** Information given follows **
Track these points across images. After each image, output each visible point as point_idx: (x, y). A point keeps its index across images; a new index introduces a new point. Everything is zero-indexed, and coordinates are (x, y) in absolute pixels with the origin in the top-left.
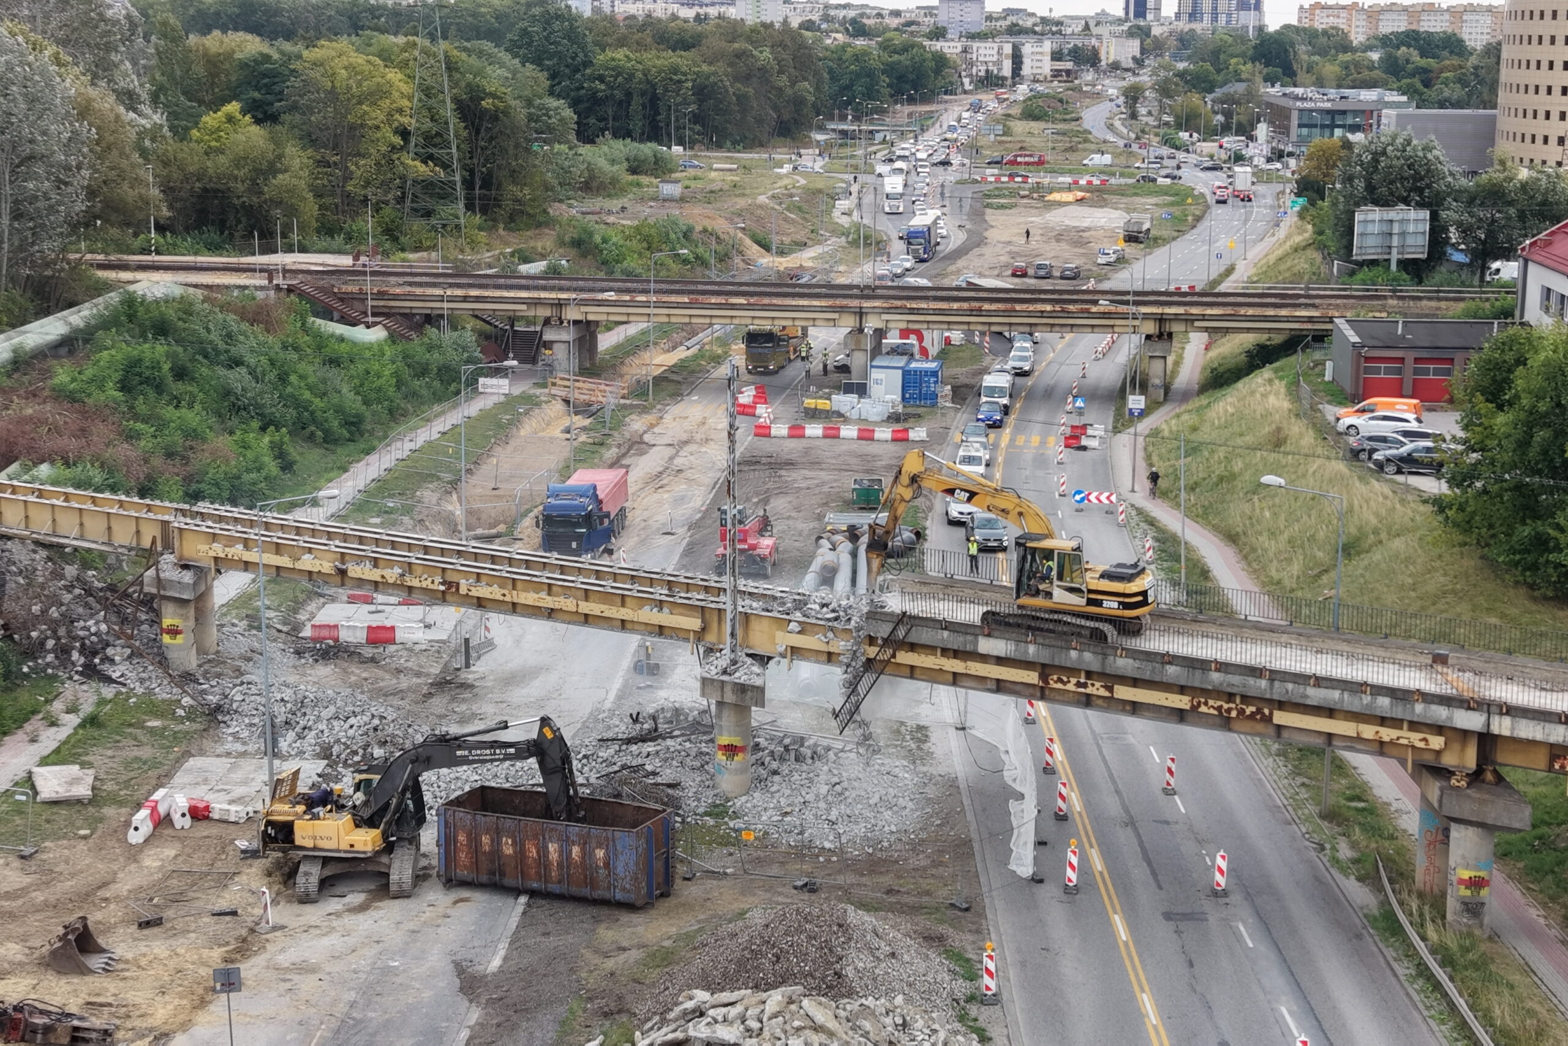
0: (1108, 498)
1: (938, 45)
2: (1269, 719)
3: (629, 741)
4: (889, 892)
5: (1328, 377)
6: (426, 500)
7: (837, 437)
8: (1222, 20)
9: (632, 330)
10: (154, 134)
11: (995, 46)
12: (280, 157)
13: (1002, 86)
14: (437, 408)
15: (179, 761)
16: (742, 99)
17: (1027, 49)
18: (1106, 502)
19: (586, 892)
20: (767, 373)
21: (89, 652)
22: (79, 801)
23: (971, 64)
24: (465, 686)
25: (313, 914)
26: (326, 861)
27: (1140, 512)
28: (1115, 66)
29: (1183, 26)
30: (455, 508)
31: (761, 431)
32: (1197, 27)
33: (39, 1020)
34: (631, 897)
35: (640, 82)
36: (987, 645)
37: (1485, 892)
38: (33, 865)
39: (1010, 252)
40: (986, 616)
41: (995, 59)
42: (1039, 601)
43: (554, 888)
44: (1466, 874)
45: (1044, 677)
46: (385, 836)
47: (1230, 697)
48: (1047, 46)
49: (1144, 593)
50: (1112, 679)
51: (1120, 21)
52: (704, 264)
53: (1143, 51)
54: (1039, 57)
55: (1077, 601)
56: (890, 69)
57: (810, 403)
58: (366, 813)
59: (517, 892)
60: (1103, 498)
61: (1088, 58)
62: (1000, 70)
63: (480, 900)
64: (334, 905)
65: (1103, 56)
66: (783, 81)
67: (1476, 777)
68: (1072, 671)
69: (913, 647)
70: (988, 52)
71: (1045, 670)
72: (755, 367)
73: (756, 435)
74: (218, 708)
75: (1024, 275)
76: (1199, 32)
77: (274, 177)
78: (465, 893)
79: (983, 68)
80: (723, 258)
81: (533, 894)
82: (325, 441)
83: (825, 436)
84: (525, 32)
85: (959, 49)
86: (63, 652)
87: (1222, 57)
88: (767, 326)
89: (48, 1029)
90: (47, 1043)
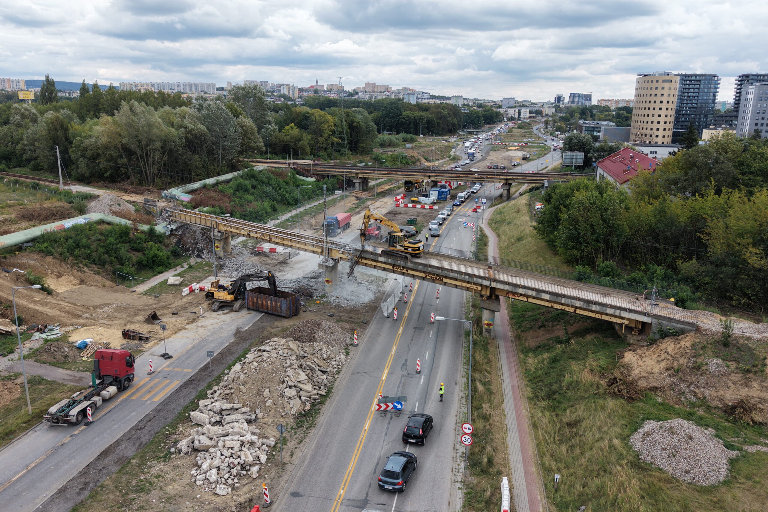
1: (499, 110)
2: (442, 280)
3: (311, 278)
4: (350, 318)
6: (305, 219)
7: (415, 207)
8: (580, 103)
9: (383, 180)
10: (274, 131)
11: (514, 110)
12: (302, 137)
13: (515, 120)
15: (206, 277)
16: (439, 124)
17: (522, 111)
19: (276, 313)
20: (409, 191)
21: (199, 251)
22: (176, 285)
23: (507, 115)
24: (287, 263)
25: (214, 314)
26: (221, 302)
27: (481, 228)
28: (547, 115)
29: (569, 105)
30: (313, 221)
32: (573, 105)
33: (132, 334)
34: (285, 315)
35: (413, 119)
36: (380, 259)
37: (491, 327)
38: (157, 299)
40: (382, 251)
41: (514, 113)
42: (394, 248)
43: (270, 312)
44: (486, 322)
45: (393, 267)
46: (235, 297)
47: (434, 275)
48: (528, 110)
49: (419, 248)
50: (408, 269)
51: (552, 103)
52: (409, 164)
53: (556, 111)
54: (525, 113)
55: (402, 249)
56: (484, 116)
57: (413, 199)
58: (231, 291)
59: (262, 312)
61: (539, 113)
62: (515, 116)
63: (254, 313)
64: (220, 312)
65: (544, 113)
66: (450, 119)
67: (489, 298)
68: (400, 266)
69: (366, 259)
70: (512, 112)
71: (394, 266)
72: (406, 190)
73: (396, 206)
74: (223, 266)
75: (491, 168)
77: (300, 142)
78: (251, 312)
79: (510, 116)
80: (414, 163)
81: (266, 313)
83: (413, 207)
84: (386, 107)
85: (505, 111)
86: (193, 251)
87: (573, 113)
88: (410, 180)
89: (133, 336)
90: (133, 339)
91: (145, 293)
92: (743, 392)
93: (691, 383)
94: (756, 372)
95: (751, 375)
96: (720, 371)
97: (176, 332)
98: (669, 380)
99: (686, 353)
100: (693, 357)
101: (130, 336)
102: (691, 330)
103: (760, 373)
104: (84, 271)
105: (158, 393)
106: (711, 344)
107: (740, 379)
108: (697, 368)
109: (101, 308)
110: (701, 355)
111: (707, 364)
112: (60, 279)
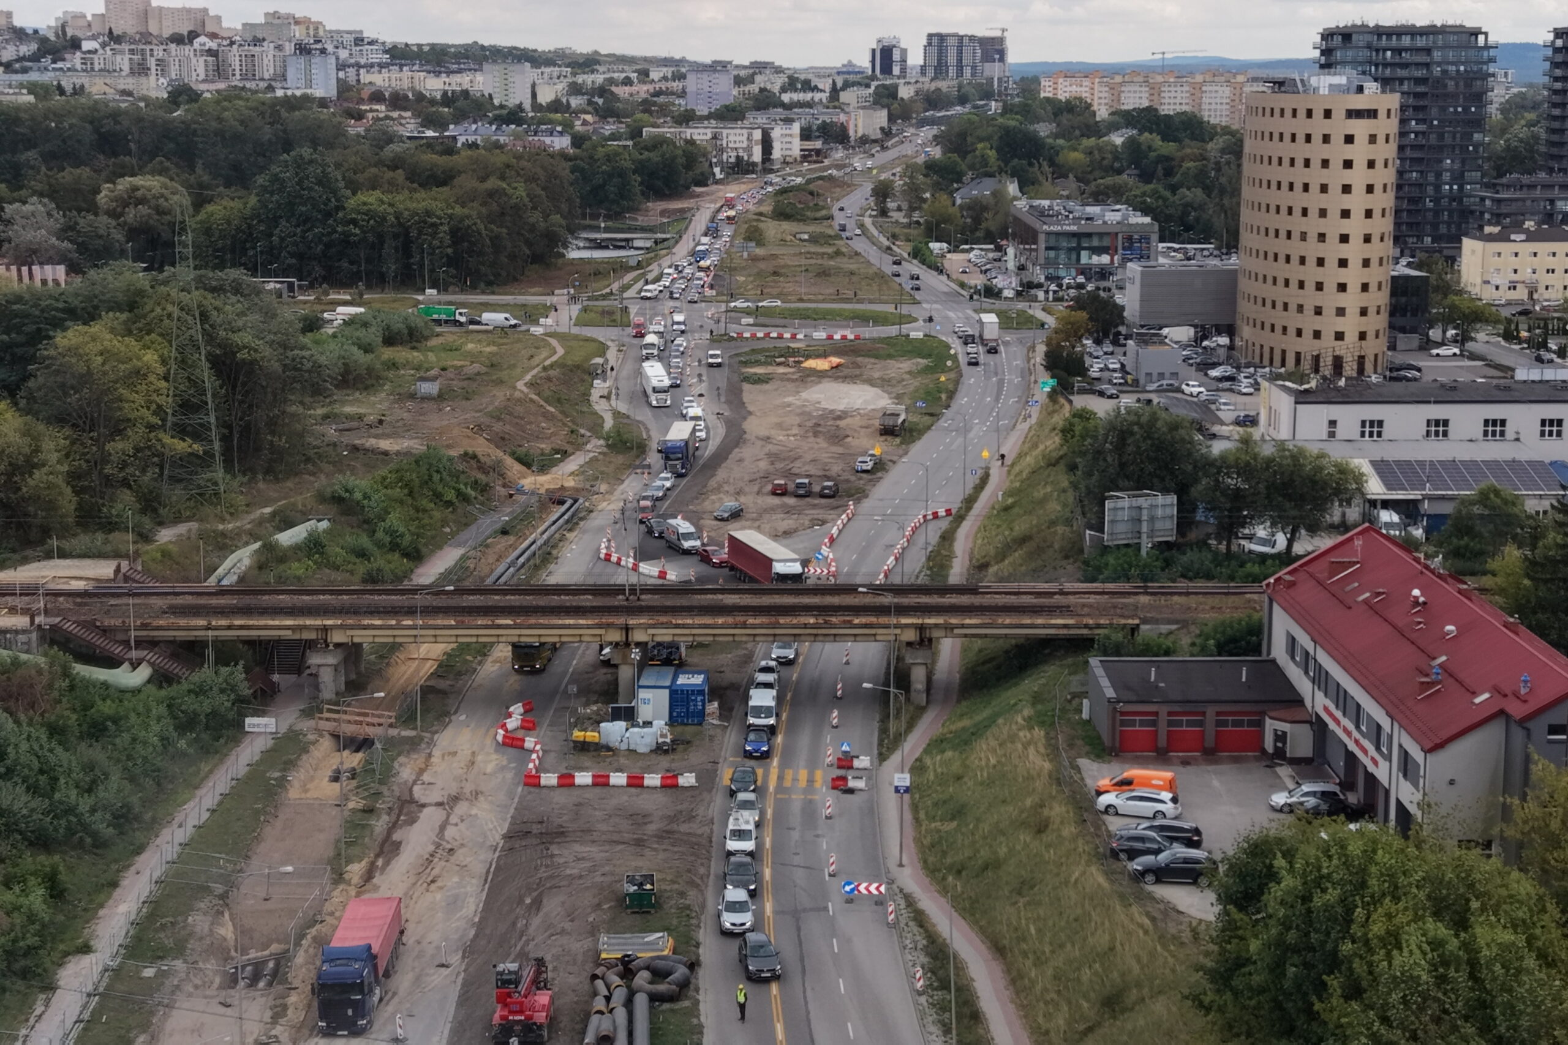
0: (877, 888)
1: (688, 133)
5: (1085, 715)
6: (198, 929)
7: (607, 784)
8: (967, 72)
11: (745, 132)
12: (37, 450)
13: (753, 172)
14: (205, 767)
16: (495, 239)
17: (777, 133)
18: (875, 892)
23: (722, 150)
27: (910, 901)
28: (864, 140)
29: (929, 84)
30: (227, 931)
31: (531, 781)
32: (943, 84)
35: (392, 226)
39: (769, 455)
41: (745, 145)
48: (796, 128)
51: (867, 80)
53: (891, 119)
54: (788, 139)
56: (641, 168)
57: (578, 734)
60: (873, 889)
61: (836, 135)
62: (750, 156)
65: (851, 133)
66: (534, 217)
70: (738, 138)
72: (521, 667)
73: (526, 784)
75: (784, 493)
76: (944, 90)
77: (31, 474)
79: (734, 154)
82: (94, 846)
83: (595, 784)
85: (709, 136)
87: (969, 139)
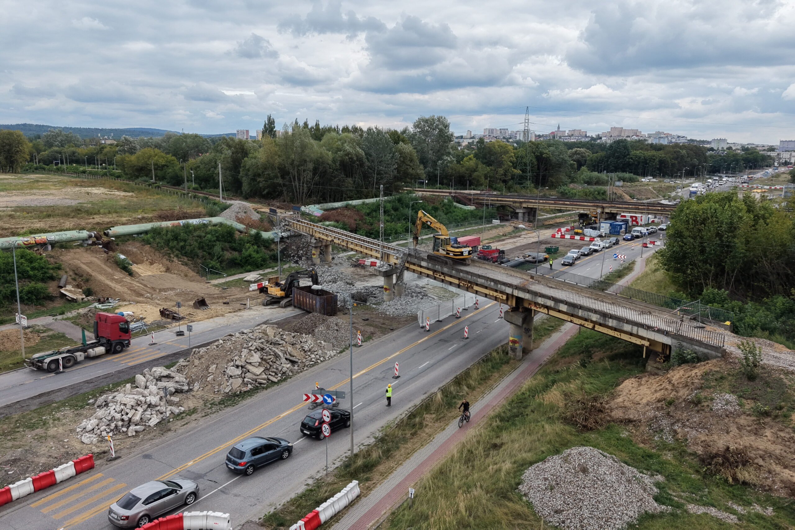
** End of Information given **
Task objective: Gather every line of the rows above that contains the word "keeps", and copy each one out in full.

Solution to the exercise:
Track these points across images. After each image, output each visible point as point_idx: (x, y). A point keeps its index across images; a new index introduces a new point. Everything is zero-indexed, and coordinates are (x, y) in absolute pixels with the origin in the top-left.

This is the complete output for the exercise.